TEXTO DE ESTUDO:
Geração de texto consiste em fornecer uma sequência inicial e permitir que o modelo continue gerando texto a partir dessa entrada. Vamos ver como fazer isso com o GPT-2.

A geração de texto é uma das aplicações mais comuns de modelos como o GPT-2, que podem ser usados para completar frases, criar histórias ou mesmo gerar código.

In [10]:
# Texto de entrada
input_text = "In a world where AI"

# Tokenizando a entrada
input_ids = gpt2_tokenizer(input_text, return_tensors="pt")

print(f"Input IDs: {input_ids}")

Input IDs: {'input_ids': tensor([[ 818,  257,  995,  810, 9552]]), 'attention_mask': tensor([[1, 1, 1, 1, 1]])}


In [11]:
# Gerando o texto
output = gpt2_model.generate(**input_ids, max_length=50)

print(output.shape)
print(f"Output: {output}")

torch.Size([1, 50])
Output: tensor([[  818,   257,   995,   810,  9552,   318,   257,  1263,  1917,    11,
           340,   338,  1593,   284,  1833,   703,   340,  2499,    13,   198,
           198,   464,  1917,   318,   326,  9552,   318,   407,   257,  1917,
           379,   477,    13,   632,   338,   257,  1917,   326,   460,   307,
         16019,   416,   257,  1256,   286,  1180, 10581,    13,   198,   198]])


In [12]:
# Decodificando o texto gerado
generated_text = gpt2_tokenizer.decode(output[0])
print(generated_text)

In a world where AI is a big problem, it's important to understand how it works.

The problem is that AI is not a problem at all. It's a problem that can be solved by a lot of different approaches.




In [13]:
# Função para completar texto
def complete_text(input_text, model=gpt2_model, tokenizer=gpt2_tokenizer, max_length=50):
    input_ids = tokenizer(input_text, return_tensors="pt")
    output = model.generate(**input_ids, max_length=max_length)
    generated_text = tokenizer.decode(output[0])
    return generated_text

In [14]:
prediction = complete_text("Brazil is")
print(prediction)

Brazil is a country that has been a beacon of hope for the poor and the working class.

The country's economic growth has been a boon for the country's poor, and the country's economy has been a boon for the country's middle


In [15]:
def generate_next_tokens(input_text, n_tokens=1, model=gpt2_model, tokenizer=gpt2_tokenizer):
    input_ids = tokenizer(input_text, return_tensors="pt").input_ids
    output = model.generate(input_ids, max_new_tokens=n_tokens)

ITENS DO CONJUNTO:
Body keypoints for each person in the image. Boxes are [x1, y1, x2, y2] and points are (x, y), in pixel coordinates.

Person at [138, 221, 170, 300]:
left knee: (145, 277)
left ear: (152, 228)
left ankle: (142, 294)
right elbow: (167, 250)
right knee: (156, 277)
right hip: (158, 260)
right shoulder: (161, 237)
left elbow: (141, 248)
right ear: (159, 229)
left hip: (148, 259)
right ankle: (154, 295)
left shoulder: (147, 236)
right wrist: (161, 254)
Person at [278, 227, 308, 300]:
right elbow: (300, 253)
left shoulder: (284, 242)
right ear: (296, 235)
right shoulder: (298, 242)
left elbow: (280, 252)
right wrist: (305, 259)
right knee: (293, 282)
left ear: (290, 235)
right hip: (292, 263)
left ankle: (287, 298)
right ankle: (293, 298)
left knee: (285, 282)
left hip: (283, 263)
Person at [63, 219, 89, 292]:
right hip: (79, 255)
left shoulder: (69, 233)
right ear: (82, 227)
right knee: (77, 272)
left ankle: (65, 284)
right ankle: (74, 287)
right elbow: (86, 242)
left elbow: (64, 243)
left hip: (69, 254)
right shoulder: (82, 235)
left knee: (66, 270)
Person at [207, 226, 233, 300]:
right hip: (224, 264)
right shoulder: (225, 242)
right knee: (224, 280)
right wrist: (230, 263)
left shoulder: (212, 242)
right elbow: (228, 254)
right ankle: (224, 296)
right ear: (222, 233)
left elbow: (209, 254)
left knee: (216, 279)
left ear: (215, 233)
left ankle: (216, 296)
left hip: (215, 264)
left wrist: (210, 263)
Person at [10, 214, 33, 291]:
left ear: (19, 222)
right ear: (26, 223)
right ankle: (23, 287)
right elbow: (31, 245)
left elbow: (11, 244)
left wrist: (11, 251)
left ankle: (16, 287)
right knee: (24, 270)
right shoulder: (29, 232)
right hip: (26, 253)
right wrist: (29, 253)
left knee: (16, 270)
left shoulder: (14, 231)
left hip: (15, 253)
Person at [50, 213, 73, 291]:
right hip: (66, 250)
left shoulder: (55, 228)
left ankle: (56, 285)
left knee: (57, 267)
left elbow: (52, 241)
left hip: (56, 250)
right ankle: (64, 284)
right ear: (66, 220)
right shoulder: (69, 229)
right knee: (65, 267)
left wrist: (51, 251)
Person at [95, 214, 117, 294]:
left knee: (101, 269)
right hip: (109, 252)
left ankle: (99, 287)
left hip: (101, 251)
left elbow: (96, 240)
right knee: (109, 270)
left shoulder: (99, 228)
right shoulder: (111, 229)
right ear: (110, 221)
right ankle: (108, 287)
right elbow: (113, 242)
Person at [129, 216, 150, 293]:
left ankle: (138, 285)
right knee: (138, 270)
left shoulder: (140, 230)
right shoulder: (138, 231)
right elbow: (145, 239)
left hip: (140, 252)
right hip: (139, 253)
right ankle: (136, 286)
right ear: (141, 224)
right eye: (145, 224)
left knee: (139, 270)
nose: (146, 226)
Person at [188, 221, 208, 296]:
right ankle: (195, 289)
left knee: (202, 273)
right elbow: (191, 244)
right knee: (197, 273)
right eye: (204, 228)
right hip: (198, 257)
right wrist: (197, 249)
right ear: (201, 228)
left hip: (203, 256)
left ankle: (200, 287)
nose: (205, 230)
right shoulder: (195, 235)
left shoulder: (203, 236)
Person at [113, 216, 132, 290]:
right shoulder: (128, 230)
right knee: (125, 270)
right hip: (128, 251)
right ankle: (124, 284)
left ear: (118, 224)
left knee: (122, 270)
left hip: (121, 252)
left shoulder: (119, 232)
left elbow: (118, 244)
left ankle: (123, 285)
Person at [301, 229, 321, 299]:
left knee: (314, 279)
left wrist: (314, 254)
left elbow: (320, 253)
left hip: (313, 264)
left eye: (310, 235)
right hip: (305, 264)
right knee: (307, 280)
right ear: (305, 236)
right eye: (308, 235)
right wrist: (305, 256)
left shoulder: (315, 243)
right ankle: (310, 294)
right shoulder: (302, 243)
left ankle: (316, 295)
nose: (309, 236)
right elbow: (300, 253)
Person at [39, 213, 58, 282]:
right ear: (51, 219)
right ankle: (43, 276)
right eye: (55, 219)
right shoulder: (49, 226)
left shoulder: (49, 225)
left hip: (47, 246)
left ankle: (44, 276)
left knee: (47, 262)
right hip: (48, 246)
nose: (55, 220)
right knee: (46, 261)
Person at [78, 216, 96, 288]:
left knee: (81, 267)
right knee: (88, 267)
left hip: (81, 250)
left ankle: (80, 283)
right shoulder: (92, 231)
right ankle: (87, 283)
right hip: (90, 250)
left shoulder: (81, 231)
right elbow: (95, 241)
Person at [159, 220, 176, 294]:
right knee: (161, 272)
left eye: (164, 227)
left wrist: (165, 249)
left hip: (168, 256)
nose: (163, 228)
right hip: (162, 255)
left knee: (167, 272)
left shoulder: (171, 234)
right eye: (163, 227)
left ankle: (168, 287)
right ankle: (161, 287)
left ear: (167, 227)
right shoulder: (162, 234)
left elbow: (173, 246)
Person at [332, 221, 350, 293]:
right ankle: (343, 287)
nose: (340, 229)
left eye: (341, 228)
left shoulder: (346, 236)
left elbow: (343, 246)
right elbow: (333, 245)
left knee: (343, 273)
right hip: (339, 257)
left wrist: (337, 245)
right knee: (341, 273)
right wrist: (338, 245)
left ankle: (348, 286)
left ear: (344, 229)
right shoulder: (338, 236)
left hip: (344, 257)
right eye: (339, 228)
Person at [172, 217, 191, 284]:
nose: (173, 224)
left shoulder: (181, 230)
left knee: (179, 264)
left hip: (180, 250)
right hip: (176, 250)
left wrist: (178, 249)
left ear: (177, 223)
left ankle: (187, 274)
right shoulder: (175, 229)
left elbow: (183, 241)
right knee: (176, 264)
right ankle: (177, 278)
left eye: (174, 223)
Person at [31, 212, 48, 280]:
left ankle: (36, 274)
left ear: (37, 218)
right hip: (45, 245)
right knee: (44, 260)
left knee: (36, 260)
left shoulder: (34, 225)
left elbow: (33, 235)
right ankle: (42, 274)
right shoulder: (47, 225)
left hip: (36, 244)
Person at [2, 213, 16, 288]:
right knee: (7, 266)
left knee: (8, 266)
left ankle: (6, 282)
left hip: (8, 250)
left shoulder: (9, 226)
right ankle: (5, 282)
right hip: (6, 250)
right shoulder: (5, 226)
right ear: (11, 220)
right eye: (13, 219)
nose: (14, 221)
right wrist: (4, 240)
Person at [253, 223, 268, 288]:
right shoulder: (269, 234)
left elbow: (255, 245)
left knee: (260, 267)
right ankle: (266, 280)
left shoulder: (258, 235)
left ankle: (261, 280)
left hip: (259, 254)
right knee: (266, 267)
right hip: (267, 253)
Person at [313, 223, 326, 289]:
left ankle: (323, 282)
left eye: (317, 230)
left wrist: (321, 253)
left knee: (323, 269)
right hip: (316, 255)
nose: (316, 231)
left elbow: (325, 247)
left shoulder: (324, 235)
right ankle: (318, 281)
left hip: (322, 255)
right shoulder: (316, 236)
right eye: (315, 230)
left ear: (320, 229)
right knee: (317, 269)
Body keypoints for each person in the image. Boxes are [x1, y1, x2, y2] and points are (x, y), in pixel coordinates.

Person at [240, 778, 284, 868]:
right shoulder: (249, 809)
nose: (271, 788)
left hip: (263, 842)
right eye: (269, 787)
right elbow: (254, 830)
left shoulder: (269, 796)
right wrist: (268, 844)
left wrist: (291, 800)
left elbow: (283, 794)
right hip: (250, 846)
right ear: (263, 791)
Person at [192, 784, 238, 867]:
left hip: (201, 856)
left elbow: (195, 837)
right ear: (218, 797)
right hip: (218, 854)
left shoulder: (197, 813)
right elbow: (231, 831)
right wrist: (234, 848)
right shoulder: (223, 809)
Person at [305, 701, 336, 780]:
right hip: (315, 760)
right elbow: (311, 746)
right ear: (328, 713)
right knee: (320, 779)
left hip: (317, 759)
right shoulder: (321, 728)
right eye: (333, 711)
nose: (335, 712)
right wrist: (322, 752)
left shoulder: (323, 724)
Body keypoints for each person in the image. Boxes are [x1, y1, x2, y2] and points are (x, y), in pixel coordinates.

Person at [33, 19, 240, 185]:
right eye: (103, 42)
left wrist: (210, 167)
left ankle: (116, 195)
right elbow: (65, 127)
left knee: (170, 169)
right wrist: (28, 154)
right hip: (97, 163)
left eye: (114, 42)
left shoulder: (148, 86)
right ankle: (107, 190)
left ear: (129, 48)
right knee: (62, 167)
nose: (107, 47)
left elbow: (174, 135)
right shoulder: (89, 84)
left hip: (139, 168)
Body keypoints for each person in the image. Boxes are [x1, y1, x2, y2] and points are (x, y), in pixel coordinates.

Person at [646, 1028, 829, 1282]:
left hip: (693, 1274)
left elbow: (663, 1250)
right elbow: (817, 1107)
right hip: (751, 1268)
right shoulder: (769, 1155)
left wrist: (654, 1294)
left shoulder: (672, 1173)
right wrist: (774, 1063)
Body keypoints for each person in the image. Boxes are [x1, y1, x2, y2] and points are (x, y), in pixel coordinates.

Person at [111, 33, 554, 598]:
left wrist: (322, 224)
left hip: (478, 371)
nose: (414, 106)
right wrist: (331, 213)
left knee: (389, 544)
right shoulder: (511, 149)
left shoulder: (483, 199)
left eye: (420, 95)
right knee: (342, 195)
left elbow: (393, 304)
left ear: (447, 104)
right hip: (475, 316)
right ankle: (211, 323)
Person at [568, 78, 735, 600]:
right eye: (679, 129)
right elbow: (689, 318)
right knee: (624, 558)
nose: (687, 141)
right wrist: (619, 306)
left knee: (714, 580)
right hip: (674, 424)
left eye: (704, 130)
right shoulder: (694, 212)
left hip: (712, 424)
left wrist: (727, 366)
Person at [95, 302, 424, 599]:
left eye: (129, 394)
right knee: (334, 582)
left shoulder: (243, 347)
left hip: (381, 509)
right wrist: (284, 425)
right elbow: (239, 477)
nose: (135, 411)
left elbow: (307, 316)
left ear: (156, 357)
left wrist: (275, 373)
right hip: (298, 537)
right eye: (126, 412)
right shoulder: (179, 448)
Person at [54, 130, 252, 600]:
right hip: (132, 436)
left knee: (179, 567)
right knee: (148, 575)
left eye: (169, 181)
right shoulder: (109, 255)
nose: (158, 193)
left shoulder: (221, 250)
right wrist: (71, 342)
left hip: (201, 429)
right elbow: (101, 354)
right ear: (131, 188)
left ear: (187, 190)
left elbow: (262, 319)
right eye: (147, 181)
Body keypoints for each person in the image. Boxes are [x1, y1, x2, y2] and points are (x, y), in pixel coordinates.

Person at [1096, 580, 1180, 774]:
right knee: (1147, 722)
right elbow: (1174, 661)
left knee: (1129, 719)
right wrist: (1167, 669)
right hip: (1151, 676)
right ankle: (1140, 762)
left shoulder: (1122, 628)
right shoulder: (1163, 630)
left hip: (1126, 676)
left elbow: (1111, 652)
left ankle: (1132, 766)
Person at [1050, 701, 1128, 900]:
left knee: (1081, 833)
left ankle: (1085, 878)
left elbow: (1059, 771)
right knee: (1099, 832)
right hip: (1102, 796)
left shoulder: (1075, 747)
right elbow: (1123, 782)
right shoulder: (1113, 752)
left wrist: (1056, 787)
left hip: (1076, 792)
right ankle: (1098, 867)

O QUE FAZER:
Transcreva, sem alterar nada, o trecho do texto sobre geração de texto com o GPT-2 que vai de "print(generated_text)" até "output = model.generate(**input_ids, max_length=max_length)", inclusive. Os itens não têm nenhum papel nesta tarefa.

SOLUÇÃO:
print(generated_text)

In a world where AI is a big problem, it's important to understand how it works.

The problem is that AI is not a problem at all. It's a problem that can be solved by a lot of different approaches.




In [13]:
# Função para completar texto
def complete_text(input_text, model=gpt2_model, tokenizer=gpt2_tokenizer, max_length=50):
    input_ids = tokenizer(input_text, return_tensors="pt")
    output = model.generate(**input_ids, max_length=max_length)